The Specific Aims are to: (1) Measure changes in synchronized neuronal activity across brain regions before, during and after a transient state of pain hypersensitivity, and (2) Measure the immediate effect of spinal manipulation on the synchronized neural activity. Through completion of this program, the fellow will have (1) gained an in- depth appreciation for a range of models and methods to assess pain perception involving physiological, psychological and environmental components of the pain experience, and (2) built a solid foundation to pursue a program of research evaluating underlying neurophysiological mechanisms of manipulative and body-based interventions and their clinical relevance. This fellowship training program for a chiropractic physician is appropriate for NCCAM's mission because it (1) focuses on a CAM intervention that is frequently provided to the American public by chiropractors for low back pain, and (2) investigates a potential neurophysiologic mechanism underlying pain relief, which is why the intervention is most frequently employed.
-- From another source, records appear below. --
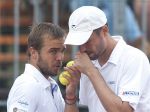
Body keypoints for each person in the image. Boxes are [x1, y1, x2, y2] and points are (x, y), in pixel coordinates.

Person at [64, 6, 150, 112]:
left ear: (104, 30)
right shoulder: (88, 63)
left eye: (87, 41)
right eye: (78, 43)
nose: (82, 49)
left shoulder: (135, 58)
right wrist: (71, 96)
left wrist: (91, 71)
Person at [7, 23, 79, 112]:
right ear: (33, 53)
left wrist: (70, 96)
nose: (60, 57)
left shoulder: (51, 84)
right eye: (53, 51)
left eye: (62, 51)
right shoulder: (27, 86)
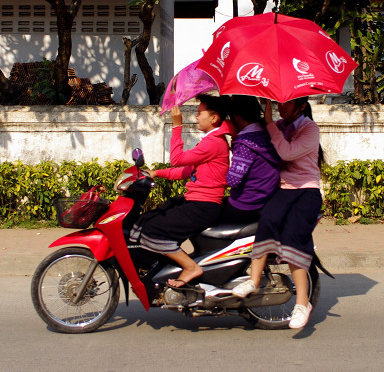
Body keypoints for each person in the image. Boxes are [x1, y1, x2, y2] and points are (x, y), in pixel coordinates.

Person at [231, 96, 323, 330]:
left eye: (287, 103)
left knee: (294, 236)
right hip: (283, 190)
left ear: (301, 106)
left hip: (306, 191)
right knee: (268, 220)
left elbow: (287, 153)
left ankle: (302, 304)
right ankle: (253, 280)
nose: (281, 108)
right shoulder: (279, 125)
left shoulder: (309, 128)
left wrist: (270, 122)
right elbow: (258, 140)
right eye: (279, 103)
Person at [129, 95, 231, 288]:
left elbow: (177, 160)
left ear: (214, 118)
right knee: (147, 220)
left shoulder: (214, 142)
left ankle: (190, 267)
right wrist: (157, 173)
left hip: (203, 206)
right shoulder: (210, 140)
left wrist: (177, 126)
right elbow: (187, 171)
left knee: (153, 230)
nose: (196, 117)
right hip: (195, 201)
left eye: (200, 113)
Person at [221, 95, 281, 224]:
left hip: (245, 205)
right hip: (266, 200)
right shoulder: (268, 134)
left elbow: (233, 180)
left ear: (236, 118)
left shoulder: (246, 143)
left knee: (206, 213)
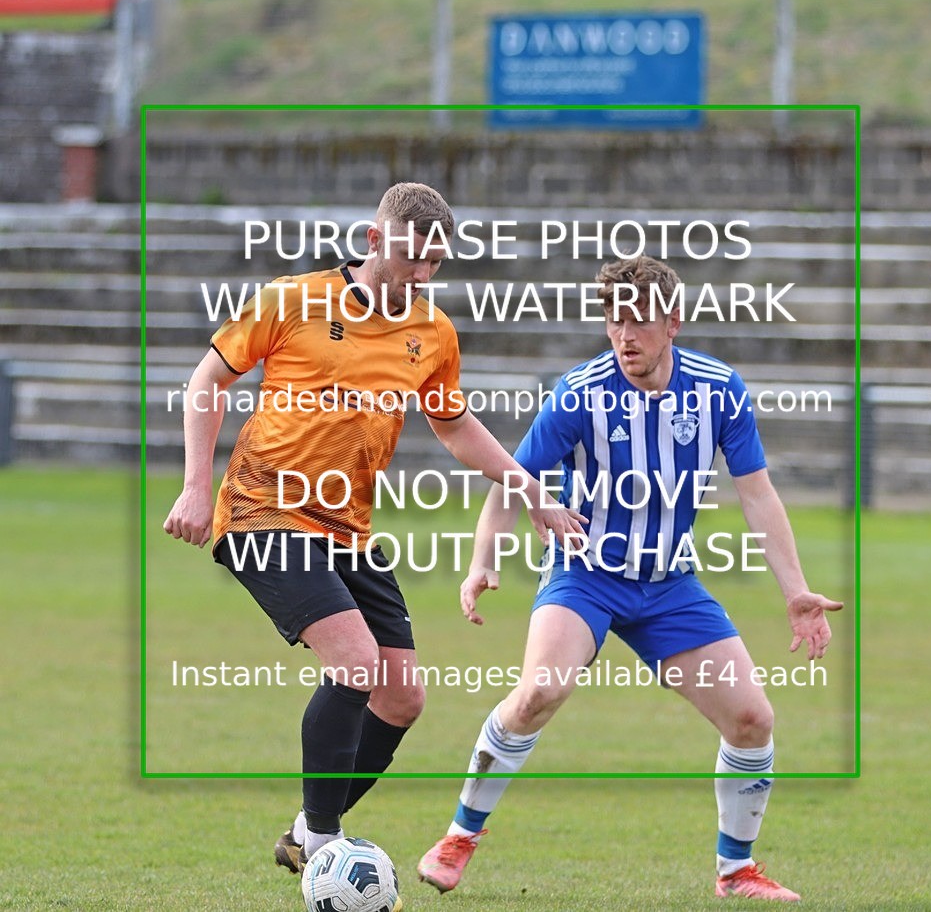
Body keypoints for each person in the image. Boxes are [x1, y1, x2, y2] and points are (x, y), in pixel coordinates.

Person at [162, 182, 585, 882]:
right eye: (411, 257)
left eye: (434, 263)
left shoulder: (433, 333)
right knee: (356, 665)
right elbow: (208, 378)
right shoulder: (294, 299)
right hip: (263, 510)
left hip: (346, 527)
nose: (421, 274)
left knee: (400, 695)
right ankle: (326, 845)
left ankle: (305, 830)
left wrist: (530, 490)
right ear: (372, 241)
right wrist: (196, 485)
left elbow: (453, 426)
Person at [417, 255, 842, 903]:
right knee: (539, 691)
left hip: (669, 586)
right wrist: (483, 561)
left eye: (638, 321)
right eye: (614, 321)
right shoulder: (579, 392)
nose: (624, 336)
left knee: (754, 718)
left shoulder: (718, 390)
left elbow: (757, 494)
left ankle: (735, 872)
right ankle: (459, 835)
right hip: (585, 573)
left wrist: (796, 592)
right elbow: (511, 477)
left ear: (673, 321)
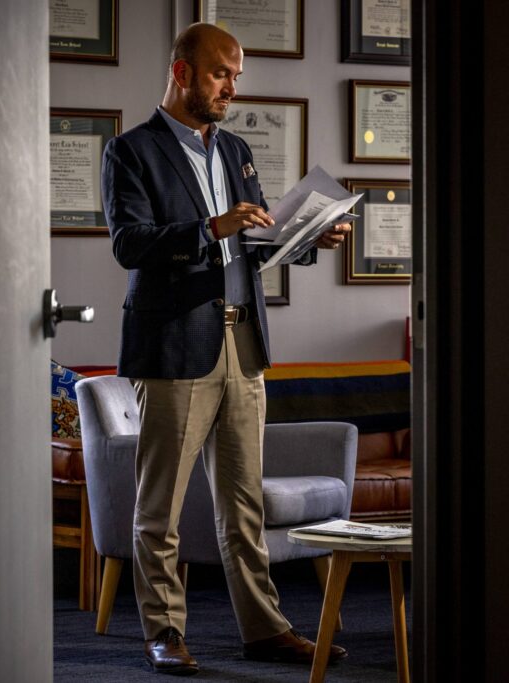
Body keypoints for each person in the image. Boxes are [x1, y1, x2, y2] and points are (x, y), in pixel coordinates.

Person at [100, 22, 351, 676]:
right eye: (220, 75)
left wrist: (305, 238)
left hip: (242, 344)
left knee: (242, 504)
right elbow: (131, 243)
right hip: (173, 346)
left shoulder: (236, 149)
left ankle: (264, 629)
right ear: (183, 73)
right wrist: (213, 227)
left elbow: (255, 241)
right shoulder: (130, 151)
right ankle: (163, 631)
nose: (232, 88)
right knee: (161, 509)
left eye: (236, 76)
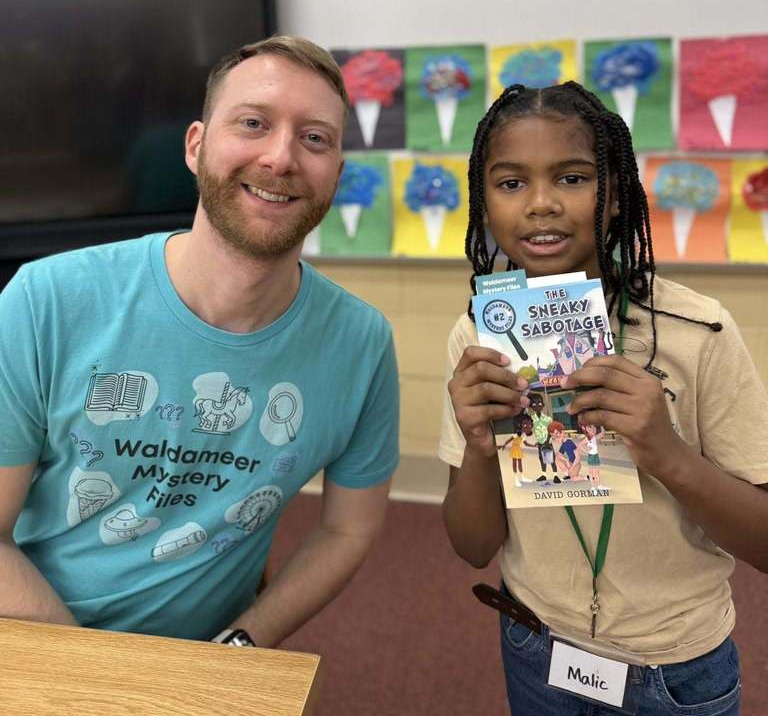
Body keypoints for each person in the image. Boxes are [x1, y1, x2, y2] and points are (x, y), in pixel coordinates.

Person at [0, 36, 399, 646]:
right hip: (35, 637)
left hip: (208, 660)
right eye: (253, 123)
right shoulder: (46, 301)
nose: (280, 157)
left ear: (336, 175)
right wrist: (100, 676)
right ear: (196, 145)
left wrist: (241, 643)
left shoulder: (361, 345)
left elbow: (347, 531)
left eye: (314, 138)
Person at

This application will train a complementary and alternative medicine practitioner to conduct research on popular alternative therapies provided to the American public for the treatment of low back pain. A better understanding of how these interventions relieve pain stands to increase their integration into mainstream healthcare. Inclusion of these therapies into management of low back pain should reduce both individual suffering from, and healthcare costs associated with this condition.